New research shows raising the top income tax rate won’t reduce inequality

A group of young men look at a Lamborghini sports car stopped in a waterfront park in Vancouver, British Columbia July 30, 2013 (REUTERS/Andy Clark)

If there’s one thing that virtually all economists, political pundits and members of the American workforce can agree on, it’s that the recent trends in economic mobility in the U.S. are a problem. What they don’t agree on, however, is a solution.

One policy option that has generated significant attention, and will likely continue to do so in the lead-up to the 2016 election, is increasing income taxes on top earners, and in turn giving those funds to those on the bottom. It sounds like simple math, and has an allure for many politicians and American families alike, but new Brookings research suggests that this proposal would actually do little to reduce inequality.

In a new paper from Brookings Economics Studies, Brookings Senior Fellow William G. Gale and Nonresident Seniors Fellows Melissa S. Kearney and Peter R. Orszag put this policy option to the test. Using data from the Urban-Brookings Tax Policy Center (TPC), the researchers created a model to determine how much we could reduce inequality by increasing the top individual tax rate to as much as 50 percent (it currently stands at 39.6 percent).

What they found was that raising the top income tax rate to 50 percent would mean an additional $6,464 in taxes owed for households in the 95-99th percentiles of income and an additional $110,968 for households in the top 1 percent. Extremely wealthy households in the very top 0.1 percent could expect to experience an average income tax increase of $568,617.
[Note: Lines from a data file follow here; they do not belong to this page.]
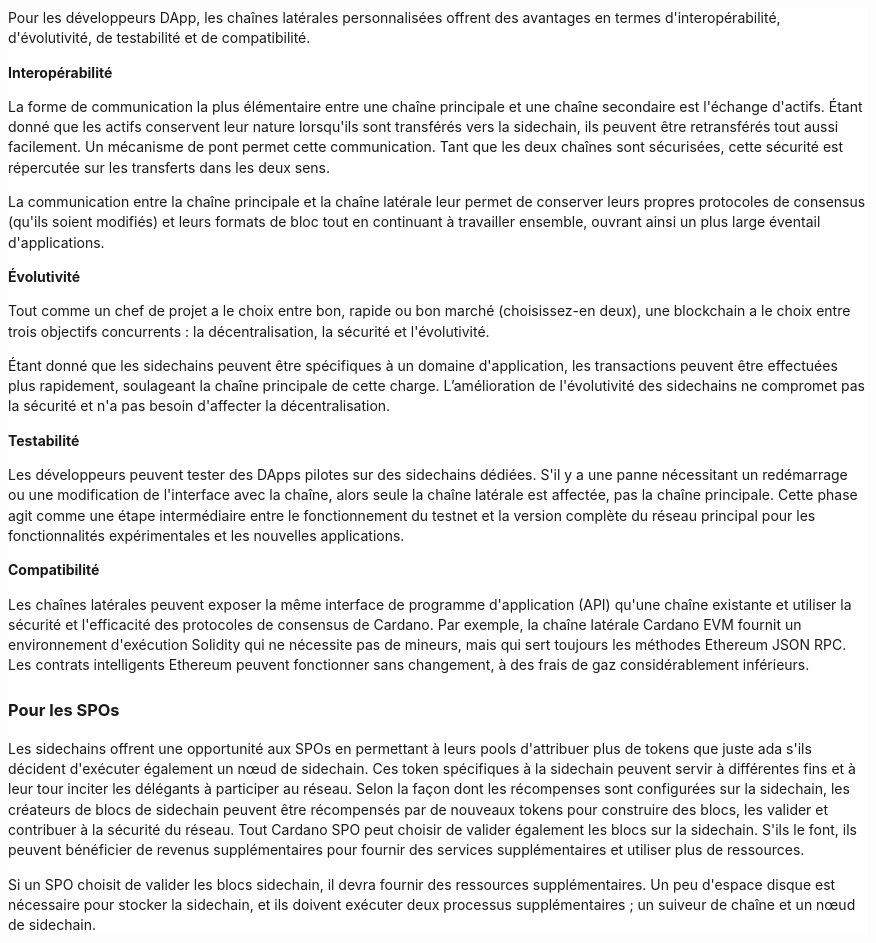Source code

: Pour les développeurs DApp, les chaînes latérales personnalisées offrent des avantages en termes d'interopérabilité, d'évolutivité, de testabilité et de compatibilité.

**Interopérabilité**

La forme de communication la plus élémentaire entre une chaîne principale et une chaîne secondaire est l'échange d'actifs. Étant donné que les actifs conservent leur nature lorsqu'ils sont transférés vers la sidechain, ils peuvent être retransférés tout aussi facilement. Un mécanisme de pont permet cette communication. Tant que les deux chaînes sont sécurisées, cette sécurité est répercutée sur les transferts dans les deux sens.

La communication entre la chaîne principale et la chaîne latérale leur permet de conserver leurs propres protocoles de consensus (qu'ils soient modifiés) et leurs formats de bloc tout en continuant à travailler ensemble, ouvrant ainsi un plus large éventail d'applications.

**Évolutivité**

Tout comme un chef de projet a le choix entre bon, rapide ou bon marché (choisissez-en deux), une blockchain a le choix entre trois objectifs concurrents : la décentralisation, la sécurité et l'évolutivité.

Étant donné que les sidechains peuvent être spécifiques à un domaine d'application, les transactions peuvent être effectuées plus rapidement, soulageant la chaîne principale de cette charge. L’amélioration de l'évolutivité des sidechains ne compromet pas la sécurité et n'a pas besoin d'affecter la décentralisation.

**Testabilité**

Les développeurs peuvent tester des DApps pilotes sur des sidechains dédiées. S'il y a une panne nécessitant un redémarrage ou une modification de l'interface avec la chaîne, alors seule la chaîne latérale est affectée, pas la chaîne principale. Cette phase agit comme une étape intermédiaire entre le fonctionnement du testnet et la version complète du réseau principal pour les fonctionnalités expérimentales et les nouvelles applications.

**Compatibilité**

Les chaînes latérales peuvent exposer la même interface de programme d'application (API) qu'une chaîne existante et utiliser la sécurité et l'efficacité des protocoles de consensus de Cardano. Par exemple, la chaîne latérale Cardano EVM fournit un environnement d'exécution Solidity qui ne nécessite pas de mineurs, mais qui sert toujours les méthodes Ethereum JSON RPC. Les contrats intelligents Ethereum peuvent fonctionner sans changement, à des frais de gaz considérablement inférieurs.

### **Pour les SPOs**

  

Les sidechains offrent une opportunité aux SPOs en permettant à leurs pools d'attribuer plus de tokens que juste ada s'ils décident d'exécuter également un nœud de sidechain. Ces token spécifiques à la sidechain peuvent servir à différentes fins et à leur tour inciter les délégants à participer au réseau. Selon la façon dont les récompenses sont configurées sur la sidechain, les créateurs de blocs de sidechain peuvent être récompensés par de nouveaux tokens pour construire des blocs, les valider et contribuer à la sécurité du réseau. Tout Cardano SPO peut choisir de valider également les blocs sur la sidechain. S'ils le font, ils peuvent bénéficier de revenus supplémentaires pour fournir des services supplémentaires et utiliser plus de ressources.

Si un SPO choisit de valider les blocs sidechain, il devra fournir des ressources supplémentaires. Un peu d'espace disque est nécessaire pour stocker la sidechain, et ils doivent exécuter deux processus supplémentaires ; un suiveur de chaîne et un nœud de sidechain.
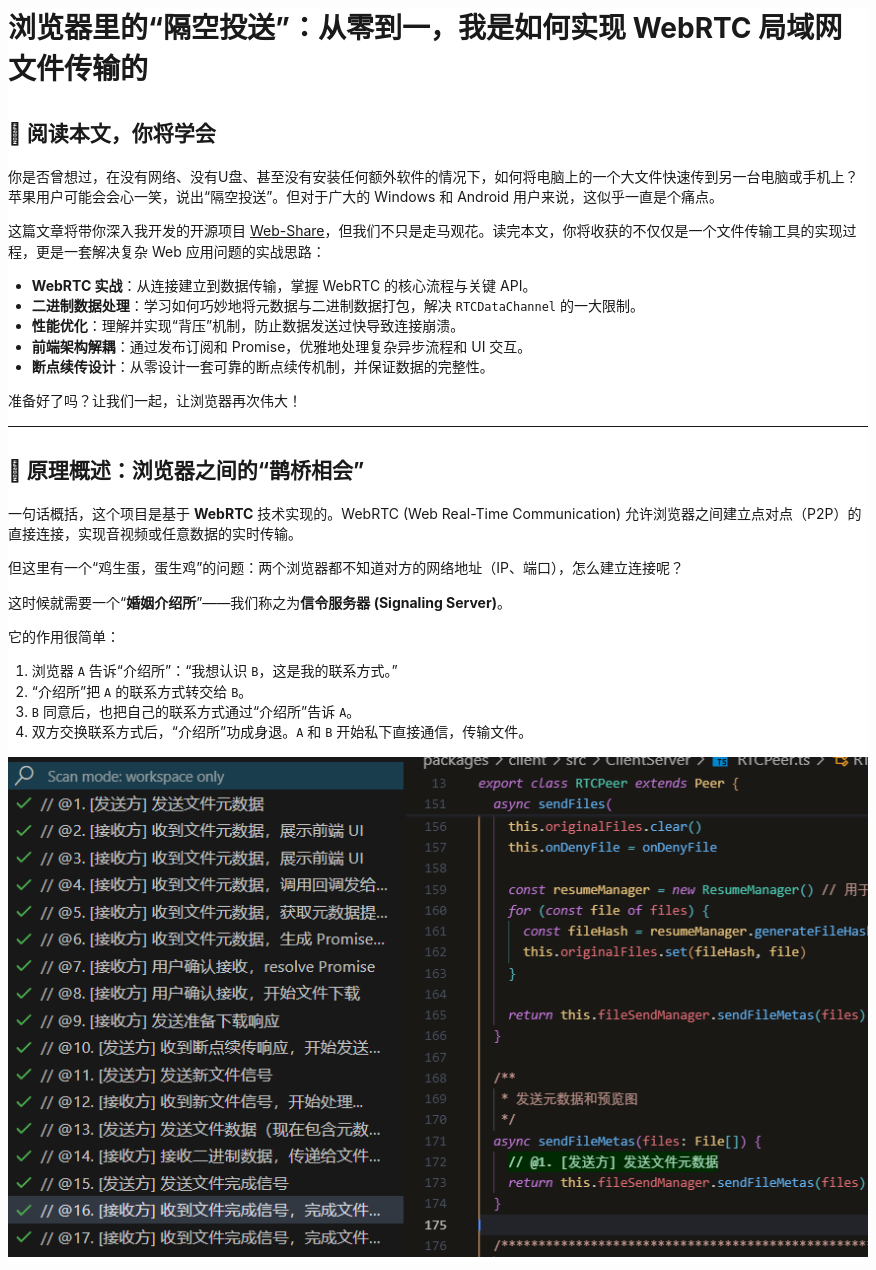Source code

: # 浏览器里的“隔空投送”：从零到一，我是如何实现 WebRTC 局域网文件传输的

## 📖 阅读本文，你将学会

你是否曾想过，在没有网络、没有U盘、甚至没有安装任何额外软件的情况下，如何将电脑上的一个大文件快速传到另一台电脑或手机上？苹果用户可能会会心一笑，说出“隔空投送”。但对于广大的 Windows 和 Android 用户来说，这似乎一直是个痛点。

这篇文章将带你深入我开发的开源项目 [Web-Share](https://github.com/beixiyo/web-share)，但我们不只是走马观花。读完本文，你将收获的不仅仅是一个文件传输工具的实现过程，更是一套解决复杂 Web 应用问题的实战思路：

*   **WebRTC 实战**：从连接建立到数据传输，掌握 WebRTC 的核心流程与关键 API。
*   **二进制数据处理**：学习如何巧妙地将元数据与二进制数据打包，解决 `RTCDataChannel` 的一大限制。
*   **性能优化**：理解并实现“背压”机制，防止数据发送过快导致连接崩溃。
*   **前端架构解耦**：通过发布订阅和 Promise，优雅地处理复杂异步流程和 UI 交互。
*   **断点续传设计**：从零设计一套可靠的断点续传机制，并保证数据的完整性。

准备好了吗？让我们一起，让浏览器再次伟大！

---

## 🔬 原理概述：浏览器之间的“鹊桥相会”

一句话概括，这个项目是基于 **WebRTC** 技术实现的。WebRTC (Web Real-Time Communication) 允许浏览器之间建立点对点（P2P）的直接连接，实现音视频或任意数据的实时传输。

但这里有一个“鸡生蛋，蛋生鸡”的问题：两个浏览器都不知道对方的网络地址（IP、端口），怎么建立连接呢？

这时候就需要一个“**婚姻介绍所**”——我们称之为**信令服务器 (Signaling Server)**。

它的作用很简单：
1.  浏览器 `A` 告诉“介绍所”：“我想认识 `B`，这是我的联系方式。”
2.  “介绍所”把 `A` 的联系方式转交给 `B`。
3.  `B` 同意后，也把自己的联系方式通过“介绍所”告诉 `A`。
4.  双方交换联系方式后，“介绍所”功成身退。`A` 和 `B` 开始私下直接通信，传输文件。

![WebRTC 信令流程图](./docAssets/code-flow.webp)
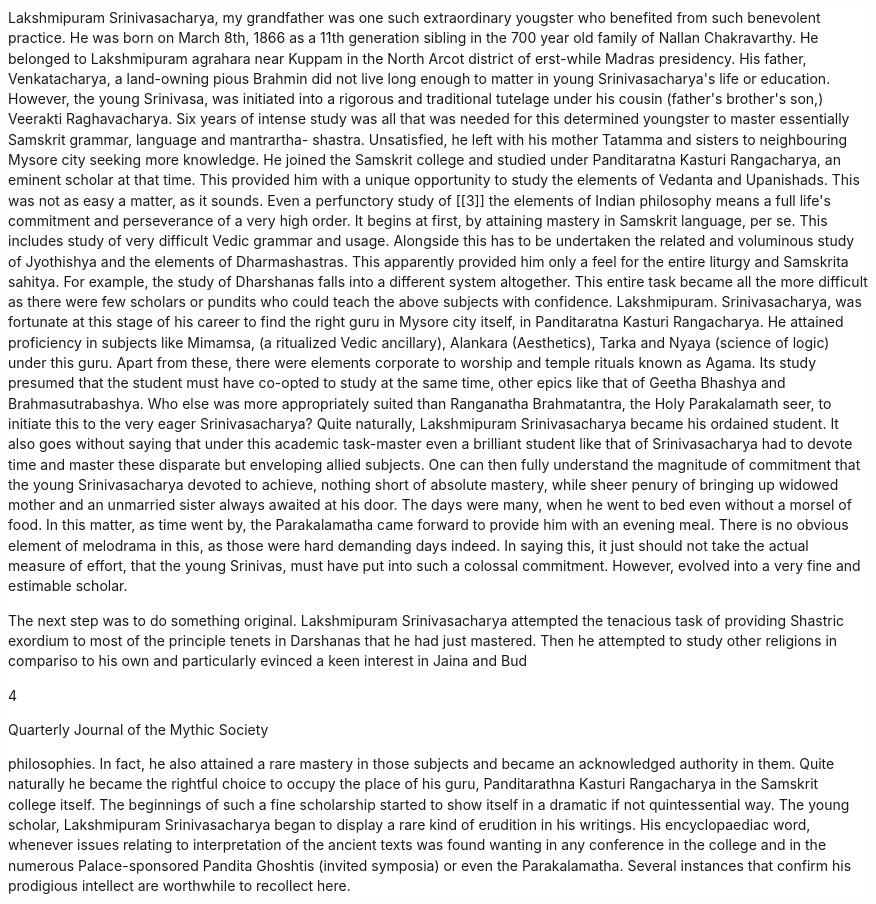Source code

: Lakshmipuram Srinivasacharya, my grandfather was one such extraordinary yougster who benefited from such benevolent practice. He was born on March 8th, 1866 as a 11th generation sibling in the 700 year old family of Nallan Chakravarthy. He belonged to Lakshmipuram agrahara near Kuppam in the North Arcot district of erst-while Madras presidency. His father, Venkatacharya, a land-owning pious Brahmin did not live long enough to matter in young Srinivasacharya's life or education. However, the young Srinivasa, was initiated into a rigorous and traditional tutelage under his cousin (father's brother's son,) Veerakti Raghavacharya. Six years of intense study was all that was needed for this determined youngster to master essentially Samskrit grammar, language and mantrartha- shastra. Unsatisfied, he left with his mother Tatamma and sisters to neighbouring Mysore city seeking more knowledge. He joined the Samskrit college and studied under Panditaratna Kasturi Rangacharya, an eminent scholar at that time. This provided him with a unique opportunity to study the elements of Vedanta and Upanishads. This was not as easy a matter, as it sounds. Even a perfunctory study of [[3]] the elements of Indian philosophy means a full life's commitment and perseverance of a very high order. It begins at first, by attaining mastery in Samskrit language, per se. This includes study of very difficult Vedic grammar and usage. Alongside this has to be undertaken the related and voluminous study of Jyothishya and the elements of Dharmashastras. This apparently provided him only a feel for the entire liturgy and Samskrita sahitya. For example, the study of Dharshanas falls into a different system altogether. This entire task became all the more difficult as there were few scholars or pundits who could teach the above subjects with confidence. Lakshmipuram. Srinivasacharya, was fortunate at this stage of his career to find the right guru in Mysore city itself, in Panditaratna Kasturi Rangacharya. He attained proficiency in subjects like Mimamsa, (a ritualized Vedic ancillary), Alankara (Aesthetics), Tarka and Nyaya (science of logic) under this guru. Apart from these, there were elements corporate to worship and temple rituals known as Agama. Its study presumed that the student must have co-opted to study at the same time, other epics like that of Geetha Bhashya and Brahmasutrabashya. Who else was more appropriately suited than Ranganatha Brahmatantra, the Holy Parakalamath seer, to initiate this to the very eager Srinivasacharya? Quite naturally, Lakshmipuram Srinivasacharya became his ordained student. It also goes without saying that under this academic task-master even a brilliant student like that of Srinivasacharya had to devote time and master these disparate but enveloping allied subjects. One can then fully understand the magnitude of commitment that the young Srinivasacharya devoted to achieve, nothing short of absolute mastery, while sheer penury of bringing up widowed mother and an unmarried sister always awaited at his door. The days were many, when he went to bed even without a morsel of food. In this matter, as time went by, the Parakalamatha came forward to provide him with an evening meal. There is no obvious element of melodrama in this, as those were hard demanding days indeed. In saying this, it just should not take the actual measure of effort, that the young Srinivas, must have put into such a colossal commitment. However, evolved into a very fine and estimable scholar.

The next step was to do something original. Lakshmipuram Srinivasacharya attempted the tenacious task of providing Shastric exordium to most of the principle tenets in Darshanas that he had just mastered. Then he attempted to study other religions in compariso to his own and particularly evinced a keen interest in Jaina and Bud

4

Quarterly Journal of the Mythic Society

philosophies. In fact, he also attained a rare mastery in those subjects and became an acknowledged authority in them. Quite naturally he became the rightful choice to occupy the place of his guru, Panditarathna Kasturi Rangacharya in the Samskrit college itself. The beginnings of such a fine scholarship started to show itself in a dramatic if not quintessential way. The young scholar, Lakshmipuram Srinivasacharya began to display a rare kind of erudition in his writings. His encyclopaediac word, whenever issues relating to interpretation of the ancient texts was found wanting in any conference in the college and in the numerous Palace-sponsored Pandita Ghoshtis (invited symposia) or even the Parakalamatha. Several instances that confirm his prodigious intellect are worthwhile to recollect here.
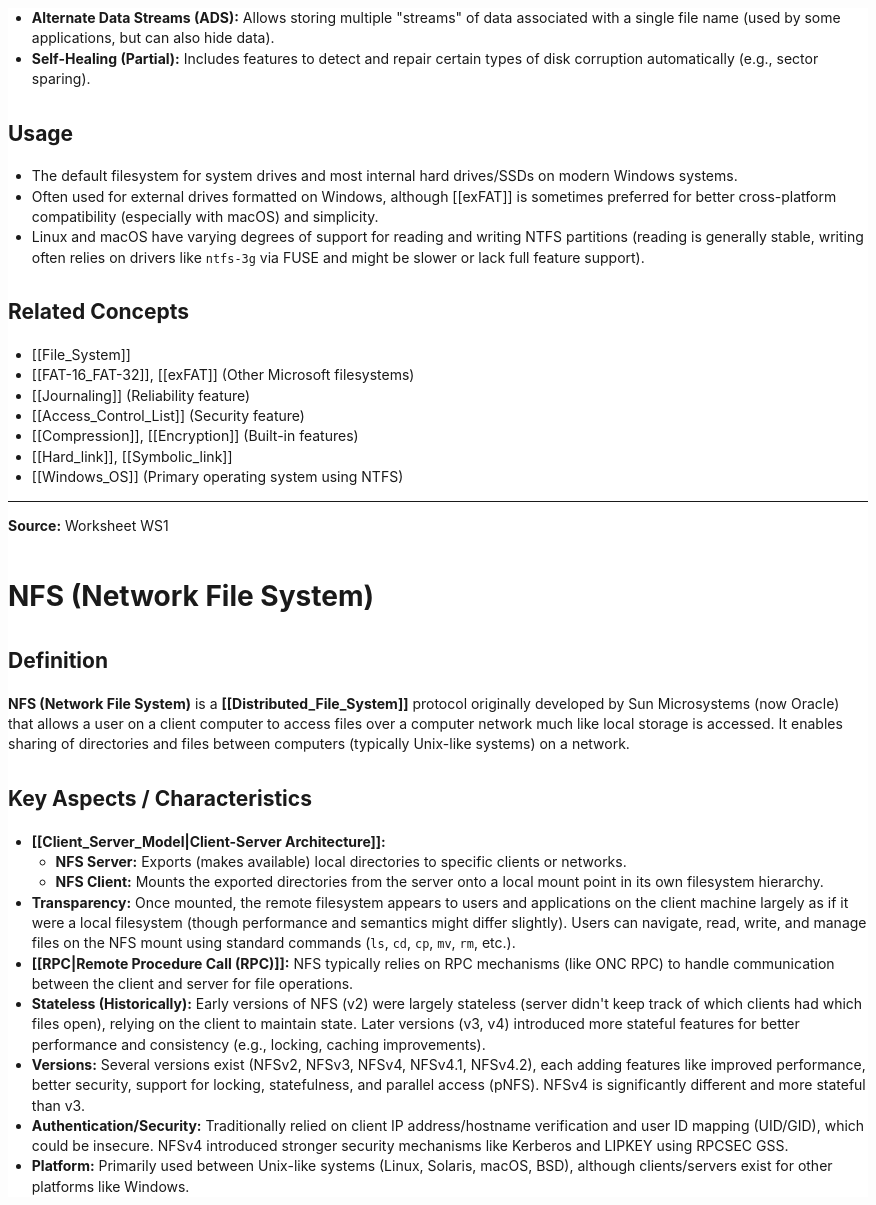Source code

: - **Alternate Data Streams (ADS):** Allows storing multiple "streams" of data associated with a single file name (used by some applications, but can also hide data).
- **Self-Healing (Partial):** Includes features to detect and repair certain types of disk corruption automatically (e.g., sector sparing).

## Usage

- The default filesystem for system drives and most internal hard drives/SSDs on modern Windows systems.
- Often used for external drives formatted on Windows, although [[exFAT]] is sometimes preferred for better cross-platform compatibility (especially with macOS) and simplicity.
- Linux and macOS have varying degrees of support for reading and writing NTFS partitions (reading is generally stable, writing often relies on drivers like `ntfs-3g` via FUSE and might be slower or lack full feature support).

## Related Concepts
- [[File_System]]
- [[FAT-16_FAT-32]], [[exFAT]] (Other Microsoft filesystems)
- [[Journaling]] (Reliability feature)
- [[Access_Control_List]] (Security feature)
- [[Compression]], [[Encryption]] (Built-in features)
- [[Hard_link]], [[Symbolic_link]]
- [[Windows_OS]] (Primary operating system using NTFS)

---
**Source:** Worksheet WS1

# NFS (Network File System)

## Definition

**NFS (Network File System)** is a **[[Distributed_File_System]]** protocol originally developed by Sun Microsystems (now Oracle) that allows a user on a client computer to access files over a computer network much like local storage is accessed. It enables sharing of directories and files between computers (typically Unix-like systems) on a network.

## Key Aspects / Characteristics

- **[[Client_Server_Model|Client-Server Architecture]]:**
    - **NFS Server:** Exports (makes available) local directories to specific clients or networks.
    - **NFS Client:** Mounts the exported directories from the server onto a local mount point in its own filesystem hierarchy.
- **Transparency:** Once mounted, the remote filesystem appears to users and applications on the client machine largely as if it were a local filesystem (though performance and semantics might differ slightly). Users can navigate, read, write, and manage files on the NFS mount using standard commands (`ls`, `cd`, `cp`, `mv`, `rm`, etc.).
- **[[RPC|Remote Procedure Call (RPC)]]:** NFS typically relies on RPC mechanisms (like ONC RPC) to handle communication between the client and server for file operations.
- **Stateless (Historically):** Early versions of NFS (v2) were largely stateless (server didn't keep track of which clients had which files open), relying on the client to maintain state. Later versions (v3, v4) introduced more stateful features for better performance and consistency (e.g., locking, caching improvements).
- **Versions:** Several versions exist (NFSv2, NFSv3, NFSv4, NFSv4.1, NFSv4.2), each adding features like improved performance, better security, support for locking, statefulness, and parallel access (pNFS). NFSv4 is significantly different and more stateful than v3.
- **Authentication/Security:** Traditionally relied on client IP address/hostname verification and user ID mapping (UID/GID), which could be insecure. NFSv4 introduced stronger security mechanisms like Kerberos and LIPKEY using RPCSEC GSS.
- **Platform:** Primarily used between Unix-like systems (Linux, Solaris, macOS, BSD), although clients/servers exist for other platforms like Windows.
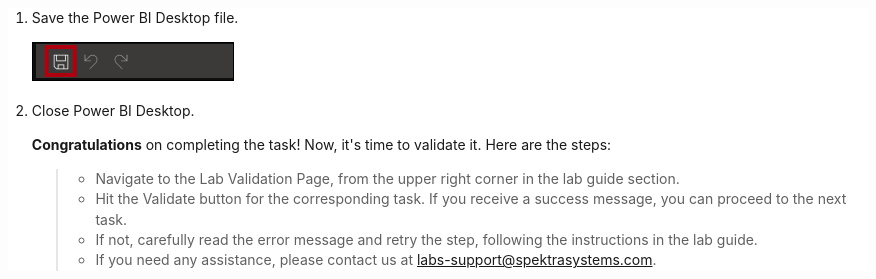 1. Save the Power BI Desktop file.

    ![](../images/DP500-16-25.png)
    
1. Close Power BI Desktop.

   **Congratulations** on completing the task! Now, it's time to validate it. Here are the steps:
     > - Navigate to the Lab Validation Page, from the upper right corner in the lab guide section.
     > - Hit the Validate button for the corresponding task. If you receive a success message, you can proceed to the next task. 
     > - If not, carefully read the error message and retry the step, following the instructions in the lab guide.
     > - If you need any assistance, please contact us at labs-support@spektrasystems.com.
To see how these after-tax income reductions would actually affect gaps between the rich and the poor, they used the Gini coefficient – an index commonly used by economists to measure inequality levels. Sweden has the lowest Gini score (meaning it has the most equality), whereas the U.S. is ranked 41st and ranks last among countries in the developed world.  What they discovered was that increasing the top marginal tax rates for those in the 95th percentile and up had a “trivial effect on overall income inequality,” only lowering the Gini coefficient modestly.

inequality gini coefficient

So raising taxes for top earners didn’t move the needle on inequality, but what if these new taxes were redistributed equally to the bottom 20 percent of all American households? According to their model, that, too, had surprisingly little impact on improving inequality — though it would appreciably increase the incomes of those at the lower end: Re-distributing revenue from the 50 percent tax rate would result in $1,760 in additional post-tax income for households in the lowest quintile of earners.

Despite observing “quite modest” reductions in inequality through this model, the authors were careful to point out that there could be other good reasons to implement tax and transfer plans: Tax hikes for top earners could raise critical revenue for the federal government, and redistribution policies would still provide substantial benefits to low-income households, if not economic mobility as a whole.

As the authors put it, “our results do not speak to the desirability of the tax-and-transfer policy, just to the fact that even a significant tax increase on the highest-income households and transfer to low-income households has a small effect on overall inequality. “This analysis,” they urge, “leaves us with the open and important question: if neither a substantial expansion in education nor a big increase in the top marginal tax rate would significantly affect measured income inequality, what would?”